Collected data:
● ● ● ●
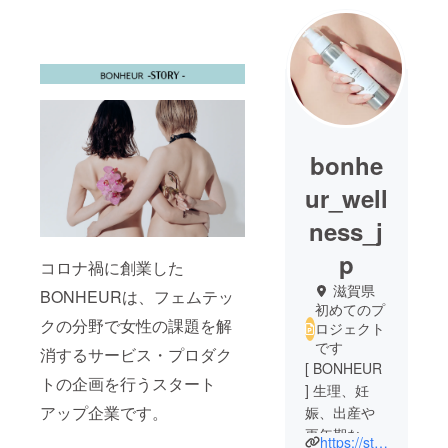
bonhe
ur_well
ness_j
p
コロナ禍に創業した
滋賀県
BONHEURは、フェムテッ
初めてのプ
クの分野で女性の課題を解
ロジェクト
です
消するサービス・プロダク
[ BONHEUR
トの企画を行うスタート
] 生理、妊
アップ企業です。
娠、出産や
更年期な
https://store.bonheur-inc.com/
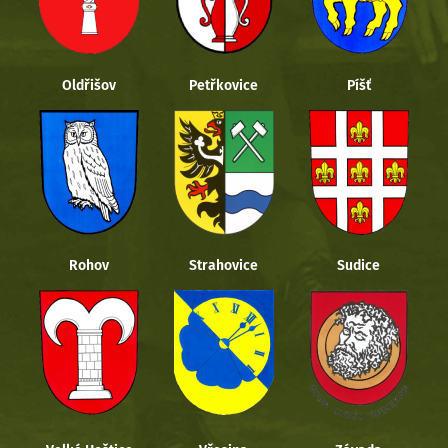
Oldřišov
Petřkovice
Píšť
Rohov
Strahovice
Sudice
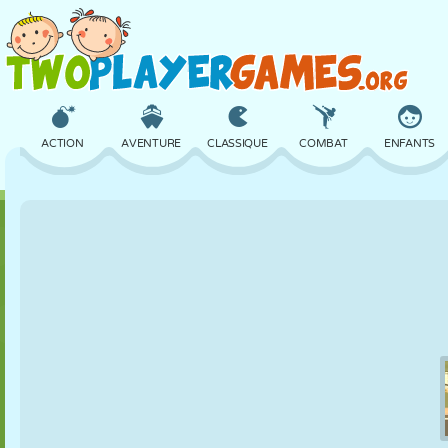
ACTION
AVENTURE
CLASSIQUE
COMBAT
ENFANTS
3D
AVION
ALIEN
ÉQUILIBRE
BASKET
CHÂTEAU
ÉCHECS
CRAZY
DÉFENSE
DINOSAURE
FILLES
GOLF
SAUT
MATHS
LABYRINTHE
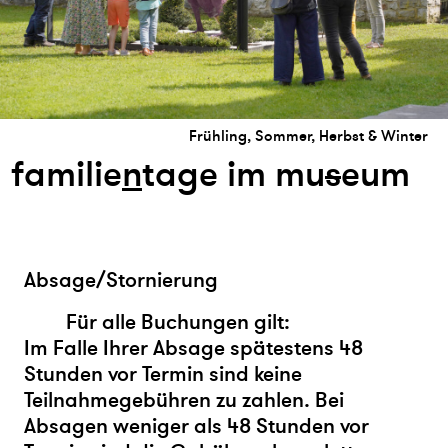
Frühling, Sommer, Herbst & Winter
familie
n
tage im mu
s
eum
Absage/Stornierung
Für alle Buchungen gilt:
Im Falle Ihrer Absage spätestens 48
Stunden vor Termin sind keine
Teilnahmegebühren zu zahlen. Bei
Absagen weniger als 48 Stunden vor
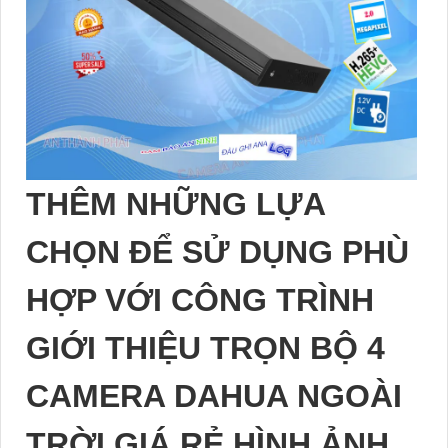
THÊM NHỮNG LỰA
CHỌN ĐỂ SỬ DỤNG PHÙ
HỢP VỚI CÔNG TRÌNH
GIỚI THIỆU TRỌN BỘ 4
CAMERA DAHUA NGOÀI
TRỜI GIÁ RẺ HÌNH ẢNH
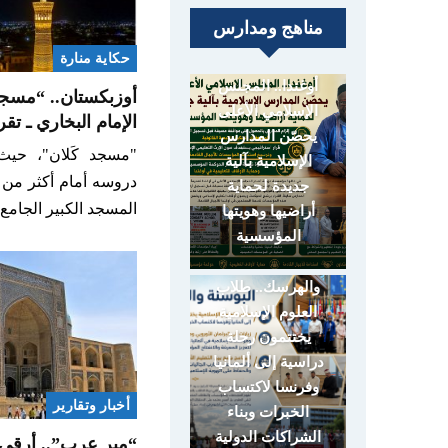
مناهج ومدارس
حكاية منارة
أوغندا.. المجلس
أوزبكستان.. “مسجد
الإسلامي الأعلى
الإمام البخاري ـ تق
يحصّن المدارس
"مسجد كَلان"، حيث 
الإسلامية بآلية
دروسه أمام أكثر من
جديدة لحماية
المسجد الكبير الجام
أراضيها وهويتها
المؤسسية
البوسنة
والهرسك.. طلاب
العلوم الإسلامية
يختتمون رحلة
دراسية إلى ألمانيا
وفرنسا لاكتساب
أخبار وتقارير
الخبرات وبناء
الشراكات الدولية
“مير عرب”.. أرقى 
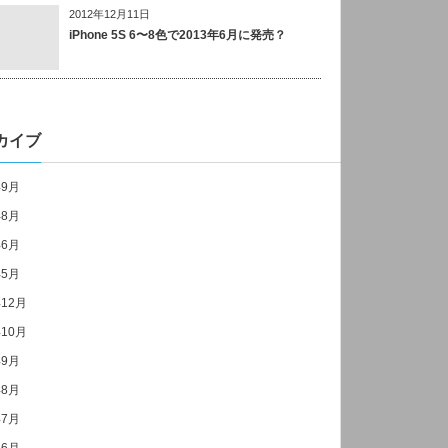
2012年12月11日
iPhone 5S 6〜8色で2013年6月に発売？
カイブ
年9月
年8月
年6月
年5月
年12月
年10月
年9月
年8月
年7月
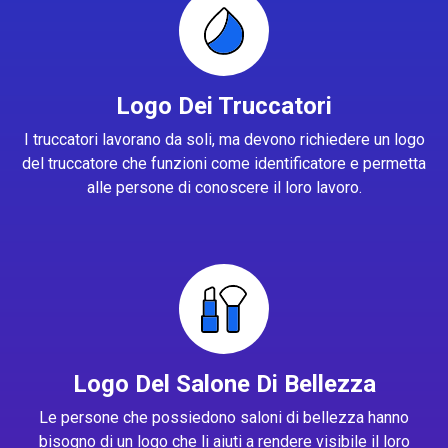
Logo Dei Truccatori
I truccatori lavorano da soli, ma devono richiedere un logo
del truccatore che funzioni come identificatore e permetta
alle persone di conoscere il loro lavoro.
Logo Del Salone Di Bellezza
Le persone che possiedono saloni di bellezza hanno
bisogno di un logo che li aiuti a rendere visibile il loro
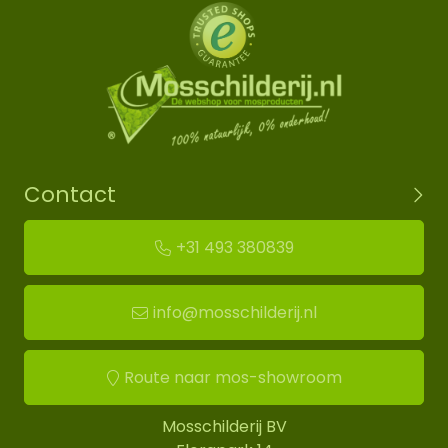
Contact
+31 493 380839
info@mosschilderij.nl
Route naar mos-showroom
Mosschilderij BV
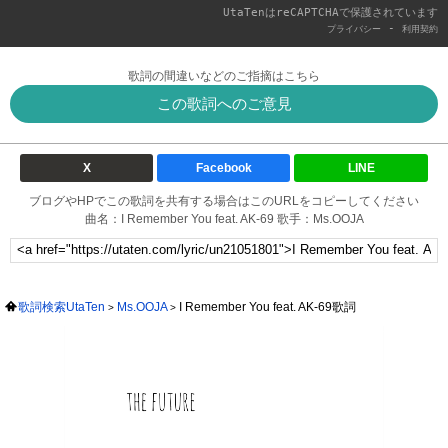
UtaTenはreCAPTCHAで保護されています
-
プライバシー
利用契約
歌詞の間違いなどのご指摘はこちら
この歌詞へのご意見
X
Facebook
LINE
ブログやHPでこの歌詞を共有する場合はこのURLをコピーしてください
曲名：I Remember You feat. AK-69 歌手：Ms.OOJA
歌詞検索UtaTen
Ms.OOJA
I Remember You feat. AK-69歌詞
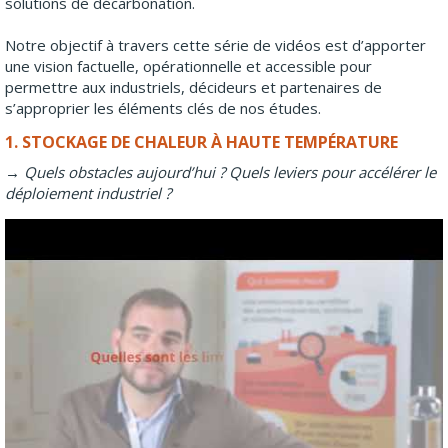
solutions de décarbonation.
Notre objectif à travers cette série de vidéos est d’apporter
une vision factuelle, opérationnelle et accessible pour
permettre aux industriels, décideurs et partenaires de
s’approprier les éléments clés de nos études.
1. STOCKAGE DE CHALEUR À HAUTE TEMPÉRATURE
→ Quels obstacles aujourd’hui ? Quels leviers pour accélérer le
déploiement industriel ?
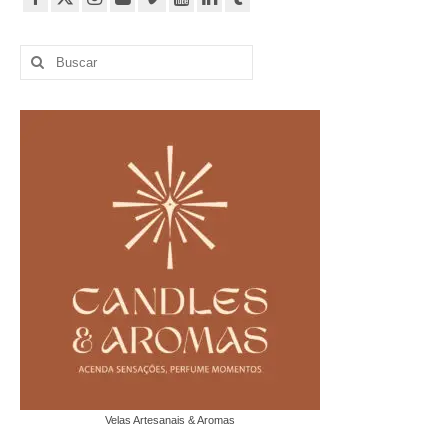
Buscar
por:
Velas Artesanais & Aromas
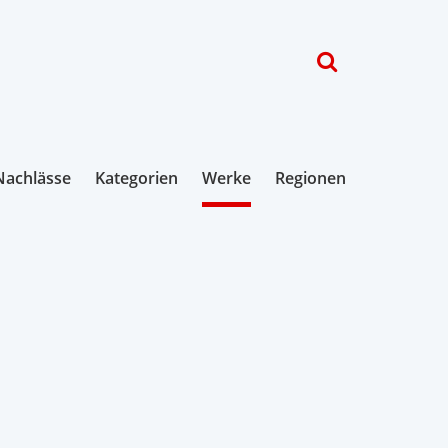
Nachlässe
Kategorien
Werke
Regionen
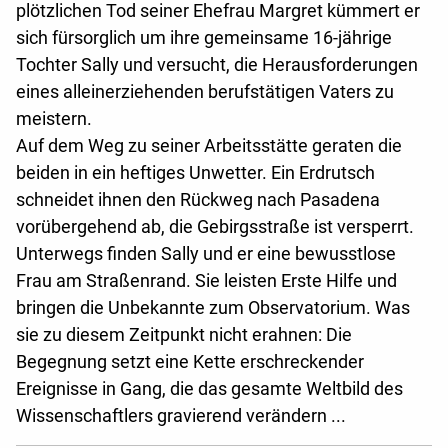
plötzlichen Tod seiner Ehefrau Margret kümmert er
sich fürsorglich um ihre gemeinsame 16-jährige
Tochter Sally und versucht, die Herausforderungen
eines alleinerziehenden berufstätigen Vaters zu
meistern.
Auf dem Weg zu seiner Arbeitsstätte geraten die
beiden in ein heftiges Unwetter. Ein Erdrutsch
schneidet ihnen den Rückweg nach Pasadena
vorübergehend ab, die Gebirgsstraße ist versperrt.
Unterwegs finden Sally und er eine bewusstlose
Frau am Straßenrand. Sie leisten Erste Hilfe und
bringen die Unbekannte zum Observatorium. Was
sie zu diesem Zeitpunkt nicht erahnen: Die
Begegnung setzt eine Kette erschreckender
Ereignisse in Gang, die das gesamte Weltbild des
Wissenschaftlers gravierend verändern ...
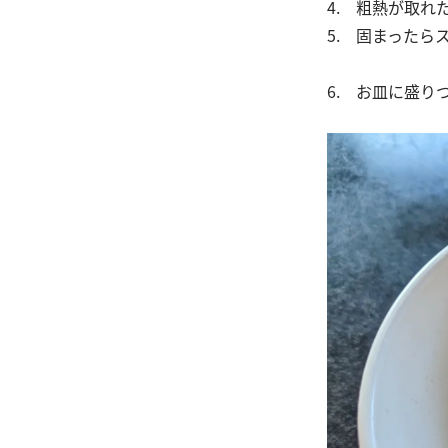
4. 粗熱が取
5. 固まったら
6. お皿に盛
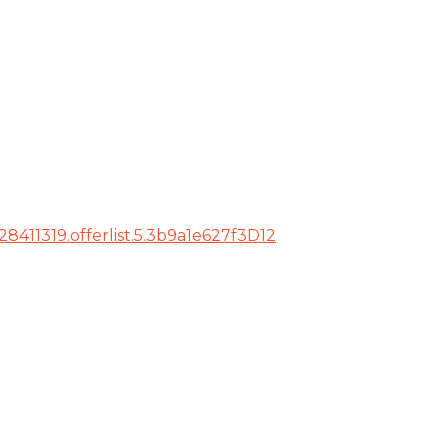
8411319.offerlist.5.3b9a1e627f3D12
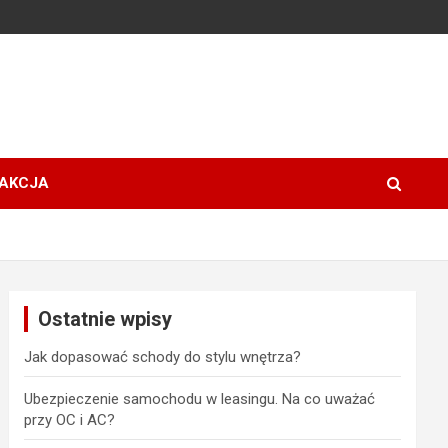
AKCJA
Ostatnie wpisy
Jak dopasować schody do stylu wnętrza?
Ubezpieczenie samochodu w leasingu. Na co uważać
przy OC i AC?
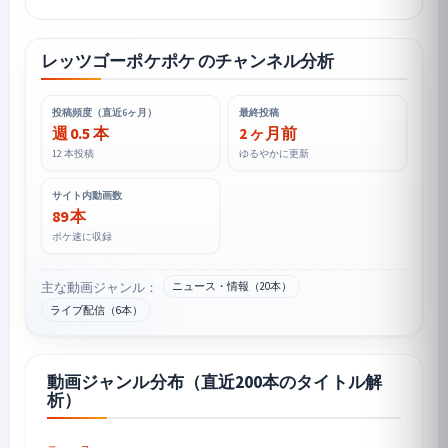
レッツゴーポケポケ のチャンネル分析
投稿頻度（直近6ヶ月）
最終投稿
週 0.5 本
2 ヶ月前
12 本投稿
ゆるやかに更新
サイト内動画数
89 本
ポケ速に収録
主な動画ジャンル：
ニュース・情報（20本）
ライブ配信（6本）
動画ジャンル分布（直近200本のタイトル解
析）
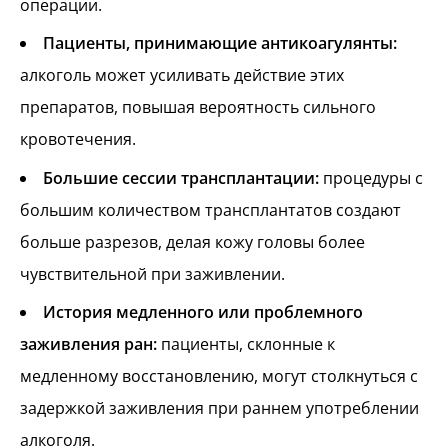
операции.
Пациенты, принимающие антикоагулянты:
алкоголь может усиливать действие этих
препаратов, повышая вероятность сильного
кровотечения.
Большие сессии трансплантации:
процедуры с
большим количеством трансплантатов создают
больше разрезов, делая кожу головы более
чувствительной при заживлении.
История медленного или проблемного
заживления ран:
пациенты, склонные к
медленному восстановлению, могут столкнуться с
задержкой заживления при раннем употреблении
алкоголя.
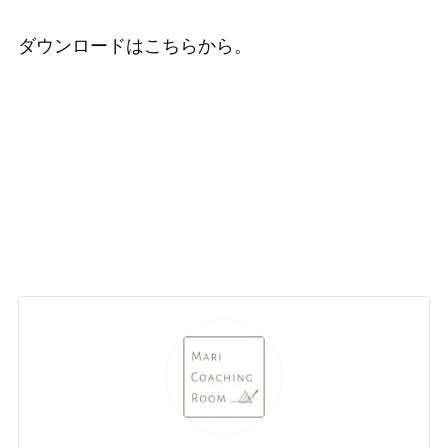
ダウンロードはこちらから。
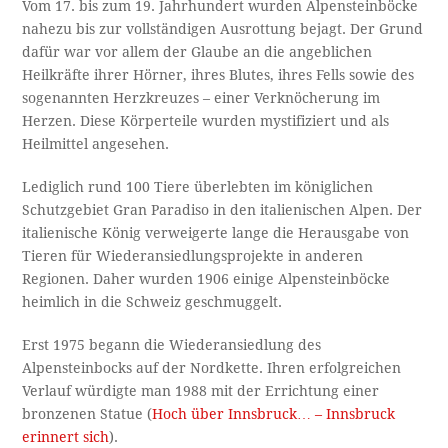
Vom 17. bis zum 19. Jahrhundert wurden Alpensteinböcke
nahezu bis zur vollständigen Ausrottung bejagt. Der Grund
dafür war vor allem der Glaube an die angeblichen
Heilkräfte ihrer Hörner, ihres Blutes, ihres Fells sowie des
sogenannten Herzkreuzes – einer Verknöcherung im
Herzen. Diese Körperteile wurden mystifiziert und als
Heilmittel angesehen.
Lediglich rund 100 Tiere überlebten im königlichen
Schutzgebiet Gran Paradiso in den italienischen Alpen. Der
italienische König verweigerte lange die Herausgabe von
Tieren für Wiederansiedlungsprojekte in anderen
Regionen. Daher wurden 1906 einige Alpensteinböcke
heimlich in die Schweiz geschmuggelt.
Erst 1975 begann die Wiederansiedlung des
Alpensteinbocks auf der Nordkette. Ihren erfolgreichen
Verlauf würdigte man 1988 mit der Errichtung einer
bronzenen Statue (
Hoch über Innsbruck… – Innsbruck
erinnert sich
).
● ● ● ●
Assignment:
Reproduce all of the material above word for word, leaving out the picture markers.

Response below:
bonhe
ur_well
ness_j
p
コロナ禍に創業した
滋賀県
BONHEURは、フェムテッ
初めてのプ
クの分野で女性の課題を解
ロジェクト
です
消するサービス・プロダク
[ BONHEUR
トの企画を行うスタート
] 生理、妊
アップ企業です。
娠、出産や
更年期な
https://store.bonheur-inc.com/
Oldřišov
Petřkovice
Píšť
Rohov
Strahovice
Sudice
ACTION
AVENTURE
CLASSIQUE
COMBAT
ENFANTS
3D
AVION
ALIEN
ÉQUILIBRE
BASKET
CHÂTEAU
ÉCHECS
CRAZY
DÉFENSE
DINOSAURE
FILLES
GOLF
SAUT
MATHS
LABYRINTHE
Frühling, Sommer, Herbst & Winter
familie
n
tage im mu
s
eum
Absage/Stornierung
Für alle Buchungen gilt:
Im Falle Ihrer Absage spätestens 48
Stunden vor Termin sind keine
Teilnahmegebühren zu zahlen. Bei
Absagen weniger als 48 Stunden vor
THÊM NHỮNG LỰA
CHỌN ĐỂ SỬ DỤNG PHÙ
HỢP VỚI CÔNG TRÌNH
GIỚI THIỆU TRỌN BỘ 4
CAMERA DAHUA NGOÀI
TRỜI GIÁ RẺ HÌNH ẢNH
مناهج ومدارس
حكاية منارة
أوغندا.. المجلس
أوزبكستان.. “مسجد
الإسلامي الأعلى
الإمام البخاري ـ تق
يحصّن المدارس
"مسجد كَلان"، حيث 
الإسلامية بآلية
دروسه أمام أكثر من
جديدة لحماية
المسجد الكبير الجام
أراضيها وهويتها
المؤسسية
البوسنة
والهرسك.. طلاب
العلوم الإسلامية
يختتمون رحلة
دراسية إلى ألمانيا
وفرنسا لاكتساب
أخبار وتقارير
الخبرات وبناء
الشراكات الدولية
“مير عرب”.. أرقى 
2012年12月11日
iPhone 5S 6〜8色で2013年6月に発売？
カイブ
年9月
年8月
年6月
年5月
年12月
年10月
年9月
年8月
年7月
Logo Dei Truccatori
I truccatori lavorano da soli, ma devono richiedere un logo
del truccatore che funzioni come identificatore e permetta
alle persone di conoscere il loro lavoro.
Logo Del Salone Di Bellezza
Le persone che possiedono saloni di bellezza hanno
bisogno di un logo che li aiuti a rendere visibile il loro
Contact
+31 493 380839
info@mosschilderij.nl
Route naar mos-showroom
Mosschilderij BV
UtaTenはreCAPTCHAで保護されています
-
プライバシー
利用契約
歌詞の間違いなどのご指摘はこちら
この歌詞へのご意見
X
Facebook
LINE
ブログやHPでこの歌詞を共有する場合はこのURLをコピーしてください
曲名：I Remember You feat. AK-69 歌手：Ms.OOJA
歌詞検索UtaTen
Ms.OOJA
I Remember You feat. AK-69歌詞
solutions de décarbonation.
Notre objectif à travers cette série de vidéos est d’apporter
une vision factuelle, opérationnelle et accessible pour
permettre aux industriels, décideurs et partenaires de
s’approprier les éléments clés de nos études.
1. STOCKAGE DE CHALEUR À HAUTE TEMPÉRATURE
→ Quels obstacles aujourd’hui ? Quels leviers pour accélérer le
déploiement industriel ?
Buscar
por:
Velas Artesanais & Aromas
Nachlässe
Kategorien
Werke
Regionen
plötzlichen Tod seiner Ehefrau Margret kümmert er
sich fürsorglich um ihre gemeinsame 16-jährige
Tochter Sally und versucht, die Herausforderungen
eines alleinerziehenden berufstätigen Vaters zu
meistern.
Auf dem Weg zu seiner Arbeitsstätte geraten die
beiden in ein heftiges Unwetter. Ein Erdrutsch
schneidet ihnen den Rückweg nach Pasadena
vorübergehend ab, die Gebirgsstraße ist versperrt.
Unterwegs finden Sally und er eine bewusstlose
Frau am Straßenrand. Sie leisten Erste Hilfe und
bringen die Unbekannte zum Observatorium. Was
sie zu diesem Zeitpunkt nicht erahnen: Die
Begegnung setzt eine Kette erschreckender
Ereignisse in Gang, die das gesamte Weltbild des
Wissenschaftlers gravierend verändern ...
4. 粗熱が取
5. 固まったら
6. お皿に盛
8411319.offerlist.5.3b9a1e627f3D12
AKCJA
Ostatnie wpisy
Jak dopasować schody do stylu wnętrza?
Ubezpieczenie samochodu w leasingu. Na co uważać
przy OC i AC?
レッツゴーポケポケ のチャンネル分析
投稿頻度（直近6ヶ月）
最終投稿
週 0.5 本
2 ヶ月前
12 本投稿
ゆるやかに更新
サイト内動画数
89 本
ポケ速に収録
主な動画ジャンル：
ニュース・情報（20本）
ライブ配信（6本）
動画ジャンル分布（直近200本のタイトル解
析）
операции.
Пациенты, принимающие антикоагулянты:
алкоголь может усиливать действие этих
препаратов, повышая вероятность сильного
кровотечения.
Большие сессии трансплантации:
процедуры с
большим количеством трансплантатов создают
больше разрезов, делая кожу головы более
чувствительной при заживлении.
История медленного или проблемного
заживления ран:
пациенты, склонные к
медленному восстановлению, могут столкнуться с
задержкой заживления при раннем употреблении
алкоголя.
ダウンロードはこちらから。
Vom 17. bis zum 19. Jahrhundert wurden Alpensteinböcke
nahezu bis zur vollständigen Ausrottung bejagt. Der Grund
dafür war vor allem der Glaube an die angeblichen
Heilkräfte ihrer Hörner, ihres Blutes, ihres Fells sowie des
sogenannten Herzkreuzes – einer Verknöcherung im
Herzen. Diese Körperteile wurden mystifiziert und als
Heilmittel angesehen.
Lediglich rund 100 Tiere überlebten im königlichen
Schutzgebiet Gran Paradiso in den italienischen Alpen. Der
italienische König verweigerte lange die Herausgabe von
Tieren für Wiederansiedlungsprojekte in anderen
Regionen. Daher wurden 1906 einige Alpensteinböcke
heimlich in die Schweiz geschmuggelt.
Erst 1975 begann die Wiederansiedlung des
Alpensteinbocks auf der Nordkette. Ihren erfolgreichen
Verlauf würdigte man 1988 mit der Errichtung einer
bronzenen Statue (
Hoch über Innsbruck… – Innsbruck
erinnert sich
).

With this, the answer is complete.